The DMV argues that Anderson's reliance on general labor records that bear no relation to mileage cannot be accepted because the IRP requires documents showing actual mileage. We agree with the DMV that the payroll records are insufficient to estimate mileage traveled. At one point in her testimony, Anderson's bookkeeper stated, "I couldn't prove in any way, shape, or form, that they left that job site for any reason. They could have been sitting there all day long waiting for their truck to be filled up." This testimony shows no direct correlation exists between hours worked and miles driven because there is no guarantee that the drivers spend every working hour driving.

The payroll records, without any mileage information, did not enable the DMV to estimate the percentage of distance traveled in each jurisdiction. Because "an estimate of [Anderson's] true liability cannot be determined," the audit procedures manual allows for an assessment of 100-percent registration fees for Nebraska.[14]

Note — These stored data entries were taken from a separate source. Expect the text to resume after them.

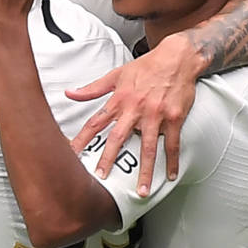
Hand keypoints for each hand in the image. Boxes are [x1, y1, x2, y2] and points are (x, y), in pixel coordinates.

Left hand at [67, 32, 198, 194]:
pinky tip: (169, 176)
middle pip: (118, 137)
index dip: (82, 139)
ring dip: (145, 170)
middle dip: (108, 158)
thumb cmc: (147, 66)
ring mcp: (156, 115)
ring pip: (148, 146)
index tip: (71, 154)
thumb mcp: (116, 74)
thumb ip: (93, 88)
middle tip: (101, 177)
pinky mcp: (174, 118)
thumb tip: (70, 94)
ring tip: (141, 190)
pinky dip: (172, 161)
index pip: (95, 122)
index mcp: (119, 100)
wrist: (178, 57)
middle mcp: (135, 109)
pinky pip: (173, 143)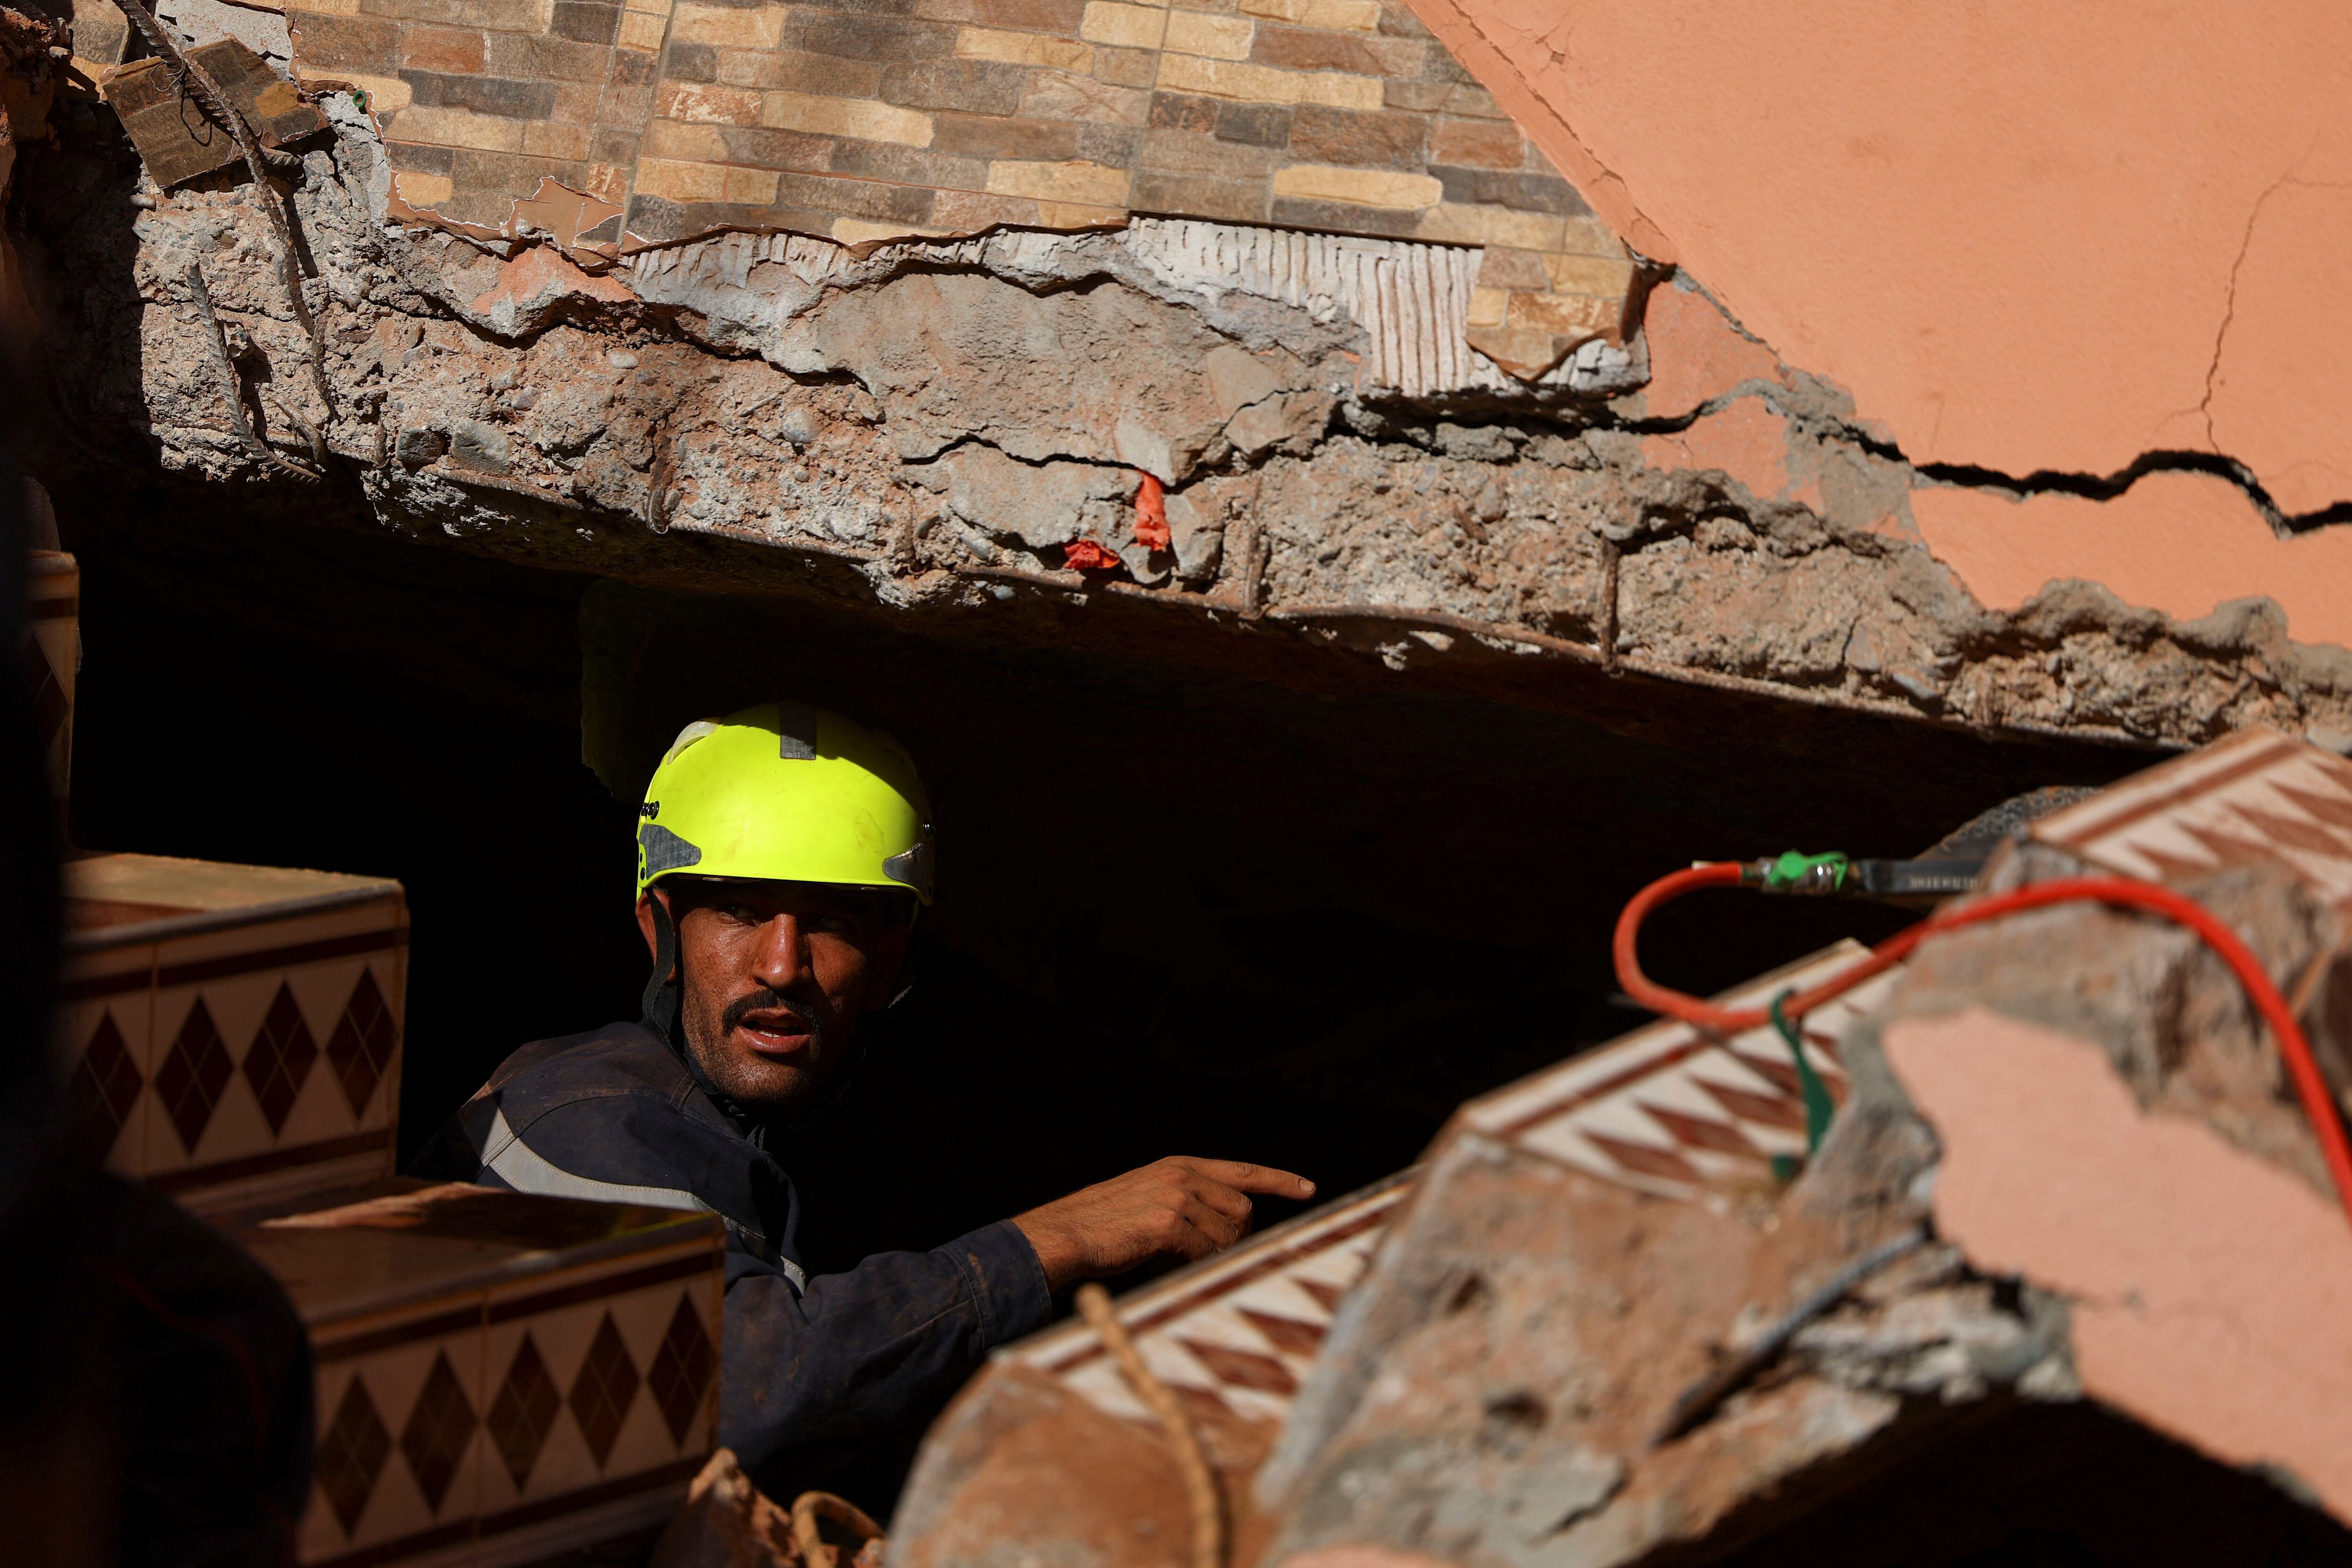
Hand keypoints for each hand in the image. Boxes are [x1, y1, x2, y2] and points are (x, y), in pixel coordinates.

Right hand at [1012, 1157, 1315, 1291]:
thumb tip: (1227, 1230)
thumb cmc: (1103, 1228)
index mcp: (1178, 1166)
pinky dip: (1196, 1264)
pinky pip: (1204, 1251)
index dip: (1278, 1180)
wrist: (1063, 1235)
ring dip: (1213, 1254)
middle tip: (1207, 1254)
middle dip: (1237, 1237)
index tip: (1307, 1188)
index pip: (1242, 1171)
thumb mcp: (1148, 1201)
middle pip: (1242, 1209)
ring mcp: (1175, 1196)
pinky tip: (1169, 1263)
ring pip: (1227, 1234)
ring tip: (1177, 1259)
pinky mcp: (1167, 1222)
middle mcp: (1181, 1175)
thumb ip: (1187, 1205)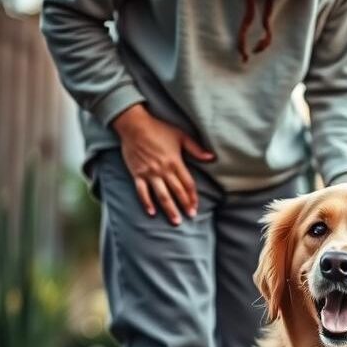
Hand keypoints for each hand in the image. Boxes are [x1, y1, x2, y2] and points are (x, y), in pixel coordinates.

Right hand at [112, 104, 214, 224]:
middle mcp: (163, 170)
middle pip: (177, 192)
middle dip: (184, 205)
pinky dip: (146, 202)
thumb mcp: (181, 136)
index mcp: (175, 162)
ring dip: (169, 209)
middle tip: (190, 217)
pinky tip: (152, 213)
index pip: (187, 184)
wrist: (134, 125)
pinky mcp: (137, 174)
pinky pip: (142, 191)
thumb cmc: (159, 129)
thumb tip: (212, 157)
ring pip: (161, 195)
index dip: (193, 197)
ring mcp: (149, 173)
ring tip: (175, 221)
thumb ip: (196, 149)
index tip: (196, 206)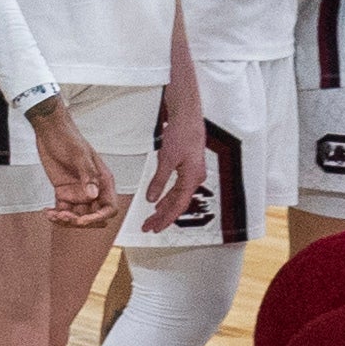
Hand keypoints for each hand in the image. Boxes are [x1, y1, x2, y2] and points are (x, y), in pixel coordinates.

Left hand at [29, 102, 118, 230]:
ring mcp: (78, 192)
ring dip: (65, 220)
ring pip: (77, 216)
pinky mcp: (63, 193)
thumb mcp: (79, 155)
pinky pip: (62, 211)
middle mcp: (92, 189)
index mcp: (103, 181)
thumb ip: (88, 175)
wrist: (50, 132)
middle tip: (64, 215)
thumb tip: (93, 194)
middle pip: (93, 216)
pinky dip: (55, 215)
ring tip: (53, 214)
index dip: (98, 217)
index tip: (83, 220)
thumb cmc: (68, 138)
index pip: (109, 207)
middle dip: (79, 221)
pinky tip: (47, 212)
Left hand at [142, 98, 207, 231]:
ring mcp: (193, 174)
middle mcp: (195, 178)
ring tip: (152, 218)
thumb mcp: (166, 159)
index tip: (154, 228)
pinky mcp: (188, 168)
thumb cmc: (182, 134)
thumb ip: (159, 181)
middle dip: (163, 216)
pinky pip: (178, 188)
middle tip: (149, 226)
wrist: (188, 117)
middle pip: (178, 204)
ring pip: (178, 197)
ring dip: (165, 208)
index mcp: (192, 178)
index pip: (178, 206)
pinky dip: (168, 196)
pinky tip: (160, 201)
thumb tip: (152, 198)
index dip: (166, 219)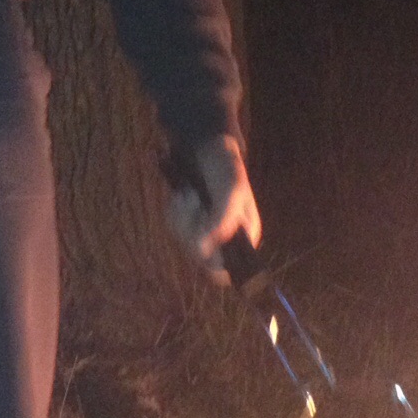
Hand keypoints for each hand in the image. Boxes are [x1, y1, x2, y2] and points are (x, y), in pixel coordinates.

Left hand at [165, 134, 260, 285]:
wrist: (209, 148)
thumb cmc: (227, 169)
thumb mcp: (230, 192)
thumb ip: (221, 222)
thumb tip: (202, 250)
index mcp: (244, 237)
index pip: (226, 270)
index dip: (212, 264)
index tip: (199, 244)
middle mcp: (225, 239)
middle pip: (199, 255)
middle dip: (190, 227)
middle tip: (192, 199)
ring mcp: (205, 231)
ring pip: (183, 240)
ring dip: (181, 215)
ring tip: (189, 193)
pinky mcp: (188, 221)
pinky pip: (173, 226)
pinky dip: (174, 210)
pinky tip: (182, 194)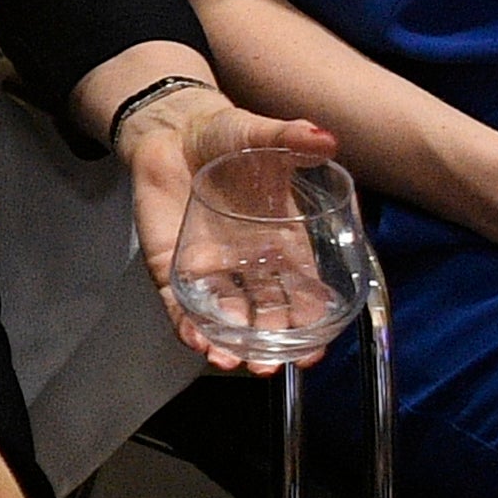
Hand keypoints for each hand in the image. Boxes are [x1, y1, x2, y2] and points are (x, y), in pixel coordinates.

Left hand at [127, 97, 345, 364]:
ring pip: (224, 317)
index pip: (303, 292)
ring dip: (228, 344)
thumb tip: (325, 139)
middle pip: (265, 315)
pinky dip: (187, 326)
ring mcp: (212, 269)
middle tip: (269, 366)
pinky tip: (195, 341)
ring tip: (230, 362)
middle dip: (269, 345)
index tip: (313, 350)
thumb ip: (291, 138)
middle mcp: (251, 264)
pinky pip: (181, 305)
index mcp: (283, 241)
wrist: (175, 131)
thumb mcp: (263, 134)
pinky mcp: (172, 267)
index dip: (310, 323)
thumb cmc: (228, 137)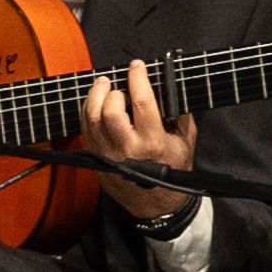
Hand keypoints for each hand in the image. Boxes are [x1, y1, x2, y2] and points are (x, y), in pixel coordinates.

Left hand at [79, 63, 197, 221]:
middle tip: (114, 80)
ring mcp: (108, 155)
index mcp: (152, 142)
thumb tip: (171, 85)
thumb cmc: (173, 169)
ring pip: (91, 119)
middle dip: (110, 90)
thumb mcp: (186, 141)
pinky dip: (87, 112)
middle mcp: (127, 149)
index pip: (141, 102)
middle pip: (109, 111)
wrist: (155, 204)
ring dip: (94, 97)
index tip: (137, 66)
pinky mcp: (96, 159)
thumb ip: (180, 113)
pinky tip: (95, 103)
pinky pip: (85, 130)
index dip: (137, 79)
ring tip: (102, 85)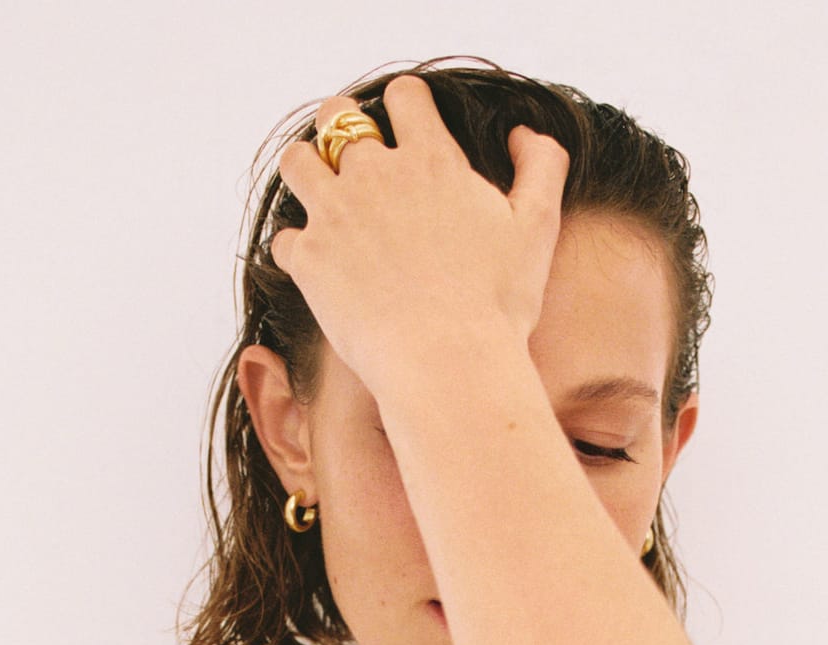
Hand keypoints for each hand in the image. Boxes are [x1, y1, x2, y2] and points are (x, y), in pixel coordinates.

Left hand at [270, 75, 570, 398]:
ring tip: (322, 198)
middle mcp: (375, 174)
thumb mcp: (539, 227)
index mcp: (431, 159)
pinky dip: (298, 250)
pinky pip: (285, 239)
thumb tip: (524, 133)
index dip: (405, 105)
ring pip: (297, 162)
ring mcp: (335, 215)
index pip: (404, 95)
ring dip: (307, 172)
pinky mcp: (308, 260)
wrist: (449, 366)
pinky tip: (319, 267)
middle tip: (353, 162)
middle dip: (342, 130)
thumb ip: (542, 166)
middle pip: (337, 117)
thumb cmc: (498, 305)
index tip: (407, 128)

As with IFTA, Nebraska has a responsibility to protect the integrity of IRP by performing a complete and accurate audit. Section 100 of the audit manual recognizes the importance of this responsibility:

100.2 The purpose of auditing registrants under the [IRP] is to protect the integrity of the vehicle registration laws of all jurisdictions party to the IRP and to ensure equitable treatment of all registrants subject to the IRP.... [I]t is incumbent upon each jurisdiction to meet its obligations under the provisions of the IRP, i.e., proportional registration of commercial vehicles, by insuring proper documentation of carrier total distance operated, and official examination and verification of the appropriate records....

Nebraska cannot carry out its responsibility of conducting an accurate audit when a registrant fails to provide the required mileage records or other records from which the DMV can estimate the registrant's true liability.

We conclude that without the mileage records, the DMV could not estimate Anderson's true liability. The DMV was therefore justified in imposing the 100-percent assessment against Anderson for its failure to maintain the proper records. The district court did not err in affirming the IRP deficiency determination.

VI. CONCLUSION

We conclude that Anderson was not entitled to IFTA tax-paid credit for fuel purchases when the receipts only identified the driver. Therefore, the DMV properly disallowed Anderson's claims for credit on those purchases. The district court did not err in affirming the DMV's IFTA deficiency determination.

We further conclude that because Anderson failed to maintain mileage records documenting distance traveled in IRP member jurisdictions, the DMV was unable *604 to estimate Anderson's IRP liability. Therefore, IRP allowed an assessment against Anderson of 100-percent registration fees for Nebraska. The district court did not err in affirming the DMV's 100-percent assessment against Anderson.

AFFIRMED.

McCORMACK, J., participating on briefs.

HEAVICAN, C.J., not participating.

NOTES

[1] See Neb.Rev.Stat. §§ 60-3,198(4) (Cum. Supp. 2006) and 66-1411(1) (Reissue 2003).

[2] See Holmes v. State, 275 Neb. 211, 745 N.W.2d 578 (2008).

[3] See id.

[4] Betterman v. Department of Motor Vehicles, 273 Neb. 178, 728 N.W.2d 570 (2007).

[5] See Neb.Rev.Stat. §§ 66-1401 to 66-1419 (Reissue 2003. Cum. Supp. 2006 & Supp. 2007).

[6] See 251 Neb. Admin. Code, ch. 1 (1998).

[7] Brief for appellant at 12.

[8] 251 Neb. Admin. Code. ch. 1, § 016.02.

[9] See Neb.Rev.Stat. §§ 60-3,192 to 60-3,206 (Cum. Supp. 2006 & Supp. 2007).

[10] See 251 Neb. Admin. Code, ch. 2 (1999).

[11] See 251 Neb. Admin. Code. ch. 2. § 014.

[12] 251 Neb. Admin. Code, ch. 2. § 013.07.

[13] Brief for appellant at 14.

[14] See, also, 251 Neb. Admin. Code, ch. 2, § 013.07.